Source information START
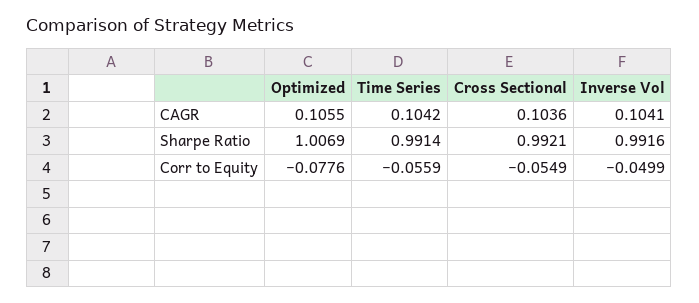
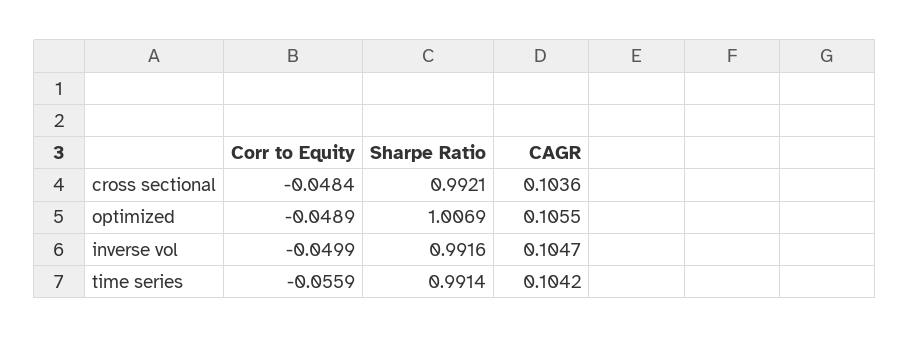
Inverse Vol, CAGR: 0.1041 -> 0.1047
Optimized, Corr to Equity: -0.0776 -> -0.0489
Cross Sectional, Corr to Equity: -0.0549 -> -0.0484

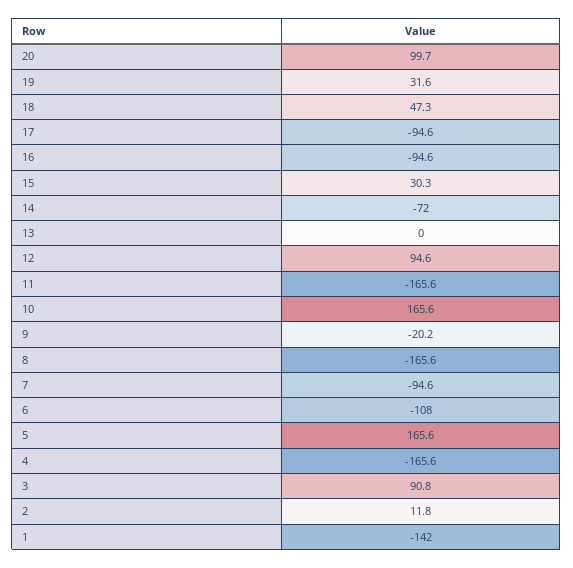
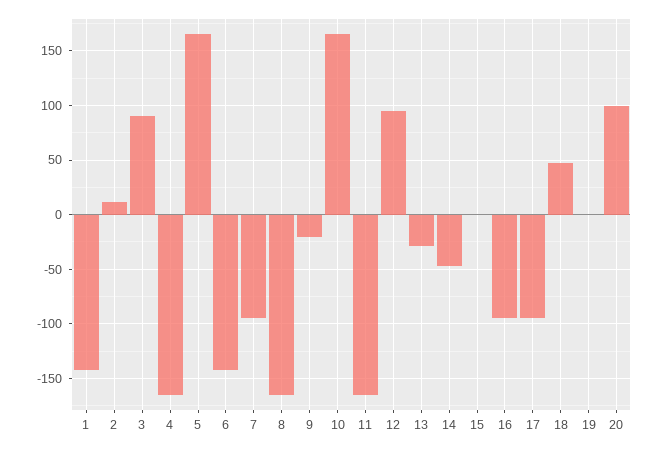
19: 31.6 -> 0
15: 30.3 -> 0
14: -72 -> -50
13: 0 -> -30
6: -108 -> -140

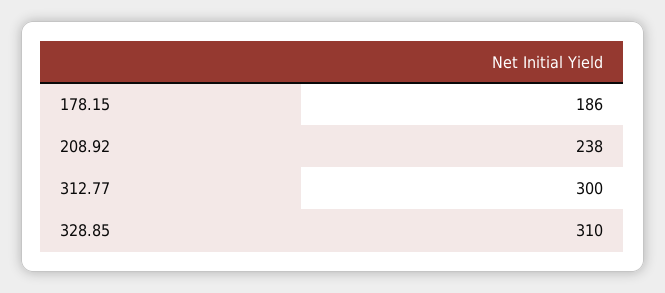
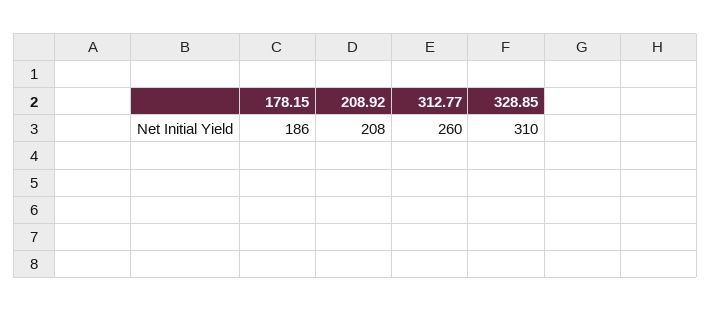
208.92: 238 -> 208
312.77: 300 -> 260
Source information END
Source information START
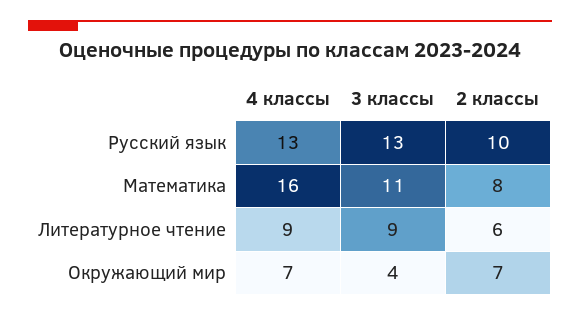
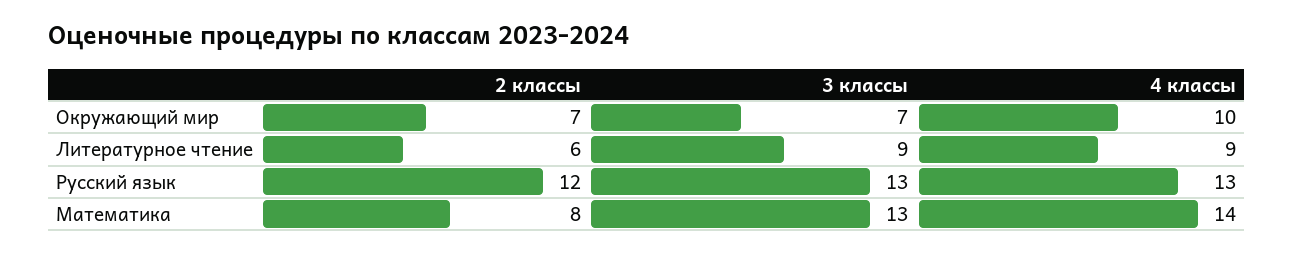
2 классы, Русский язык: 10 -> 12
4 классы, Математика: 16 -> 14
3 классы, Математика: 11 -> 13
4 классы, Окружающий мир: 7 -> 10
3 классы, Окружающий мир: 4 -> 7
Source information END
Source information START
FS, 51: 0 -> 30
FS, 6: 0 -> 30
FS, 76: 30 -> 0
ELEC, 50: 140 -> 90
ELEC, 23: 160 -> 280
Source information END
## Action item:
Between and including the line above that contains "19: 31.6 -> 0" and the line that contains "312.77: 300 -> 260", restate every line word for word. Pictures stay out.

## Reply to the task:
19: 31.6 -> 0
15: 30.3 -> 0
14: -72 -> -50
13: 0 -> -30
6: -108 -> -140

208.92: 238 -> 208
312.77: 300 -> 260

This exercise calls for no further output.